Two other films in the NETPAC section need mentioning: The Ballad of a Geek, a Bangladeshi short fiction by Debashish Das, which approaches filmmaking as a meditative yet investigative practice. The film narrates the story about a strange protagonist living in an large medieval temple in the middle of a jungle. Inspired by a real character the filmmaker had met, the film fictionalizes and constructs the missing fragments of the real story as if these take place inside the labyrinth of the protagonist’s mind; another short film worth mentioning because of its stylistic experimentation is Jyoti and Joymoti by Mehdi Jahan from India, a film which refers to the first Assamese film Joymoti (1935) which had marked the appearance of the first women-centred story as well as the first sound dubbing in Indian cinema. Via muted dialogues and inter-titles that take you back to silent cinema, Jyoti and Joymoti conveys a folklore-like story about a son missing in war even as a mother waits for his return.
In addition to the NETPAC nominated films, we jury members decided to watch the Asian films from the two main competition sections.

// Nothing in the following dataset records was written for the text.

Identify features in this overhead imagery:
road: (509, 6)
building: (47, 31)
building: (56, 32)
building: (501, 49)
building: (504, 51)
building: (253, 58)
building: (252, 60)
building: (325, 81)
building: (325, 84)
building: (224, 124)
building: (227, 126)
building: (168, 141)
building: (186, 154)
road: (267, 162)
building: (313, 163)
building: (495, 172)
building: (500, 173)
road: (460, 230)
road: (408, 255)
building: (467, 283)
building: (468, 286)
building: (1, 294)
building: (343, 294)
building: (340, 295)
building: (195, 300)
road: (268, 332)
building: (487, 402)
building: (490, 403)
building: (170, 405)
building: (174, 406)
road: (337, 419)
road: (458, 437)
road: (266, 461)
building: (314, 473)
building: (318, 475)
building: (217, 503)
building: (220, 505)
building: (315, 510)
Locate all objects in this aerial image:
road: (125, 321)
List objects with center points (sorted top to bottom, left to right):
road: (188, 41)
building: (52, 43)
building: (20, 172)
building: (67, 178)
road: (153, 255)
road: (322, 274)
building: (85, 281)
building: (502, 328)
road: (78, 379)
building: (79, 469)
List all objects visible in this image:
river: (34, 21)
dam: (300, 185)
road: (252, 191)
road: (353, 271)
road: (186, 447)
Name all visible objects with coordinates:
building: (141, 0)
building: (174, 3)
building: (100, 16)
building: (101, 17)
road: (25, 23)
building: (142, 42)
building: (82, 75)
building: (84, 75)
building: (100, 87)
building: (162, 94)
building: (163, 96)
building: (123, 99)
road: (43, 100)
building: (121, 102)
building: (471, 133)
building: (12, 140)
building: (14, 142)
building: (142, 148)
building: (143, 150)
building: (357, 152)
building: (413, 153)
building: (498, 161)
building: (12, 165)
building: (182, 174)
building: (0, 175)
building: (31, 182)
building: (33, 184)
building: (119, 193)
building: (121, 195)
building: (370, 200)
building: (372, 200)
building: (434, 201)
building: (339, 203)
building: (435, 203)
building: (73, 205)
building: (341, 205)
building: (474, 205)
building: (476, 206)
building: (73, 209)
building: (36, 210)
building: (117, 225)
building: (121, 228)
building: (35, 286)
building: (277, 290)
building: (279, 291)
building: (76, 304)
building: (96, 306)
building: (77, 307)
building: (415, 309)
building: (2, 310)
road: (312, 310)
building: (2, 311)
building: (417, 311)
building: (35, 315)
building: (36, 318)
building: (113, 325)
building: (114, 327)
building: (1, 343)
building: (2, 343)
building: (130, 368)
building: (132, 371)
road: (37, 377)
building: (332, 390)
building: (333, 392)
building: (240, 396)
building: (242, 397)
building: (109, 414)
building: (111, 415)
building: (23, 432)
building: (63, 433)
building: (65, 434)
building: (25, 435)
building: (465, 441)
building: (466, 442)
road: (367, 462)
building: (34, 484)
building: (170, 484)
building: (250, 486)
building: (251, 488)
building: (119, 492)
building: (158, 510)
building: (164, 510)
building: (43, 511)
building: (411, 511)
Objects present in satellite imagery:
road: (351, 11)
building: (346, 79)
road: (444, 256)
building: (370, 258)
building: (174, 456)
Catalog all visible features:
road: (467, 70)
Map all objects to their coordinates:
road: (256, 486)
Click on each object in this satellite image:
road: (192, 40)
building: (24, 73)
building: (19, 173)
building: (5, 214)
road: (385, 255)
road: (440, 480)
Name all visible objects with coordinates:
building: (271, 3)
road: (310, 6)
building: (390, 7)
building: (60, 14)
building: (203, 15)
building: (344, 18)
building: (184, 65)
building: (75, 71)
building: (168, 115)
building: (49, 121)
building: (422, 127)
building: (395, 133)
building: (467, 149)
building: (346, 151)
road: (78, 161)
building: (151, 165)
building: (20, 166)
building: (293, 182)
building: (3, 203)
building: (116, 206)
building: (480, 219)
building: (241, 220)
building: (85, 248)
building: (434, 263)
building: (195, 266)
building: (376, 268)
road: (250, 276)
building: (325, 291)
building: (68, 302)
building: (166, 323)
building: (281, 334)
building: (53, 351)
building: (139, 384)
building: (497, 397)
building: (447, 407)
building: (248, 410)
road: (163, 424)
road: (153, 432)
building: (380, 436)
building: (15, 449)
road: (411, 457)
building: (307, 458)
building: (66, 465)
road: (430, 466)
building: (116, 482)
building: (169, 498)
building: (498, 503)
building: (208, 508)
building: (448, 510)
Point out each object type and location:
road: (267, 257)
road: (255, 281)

Two films stood out: the documentary And What is the Summer Saying by Payal Kapadia from India - an impression of a visit to rural areas; and a more socially and politically oriented short fiction Roqaia by Diana Saqeb Jamal from Afghanistan. It is gratifying that eventually these two films were awarded in their relevant competitions. Worth mentioning here is that Roqaia is produced by Arifur Rahman Bijon, a young Bangladeshi film producer, and is therefore an example of the transnational co-production Bangladeshi cinema has been moving towards of late.
It is no surprise that almost all the films awarded at the 15th ISIFF in Dhaka were made by women-directors. This is reflection of the shift taking place in the male-dominated film industries of Bangladesh and Asia.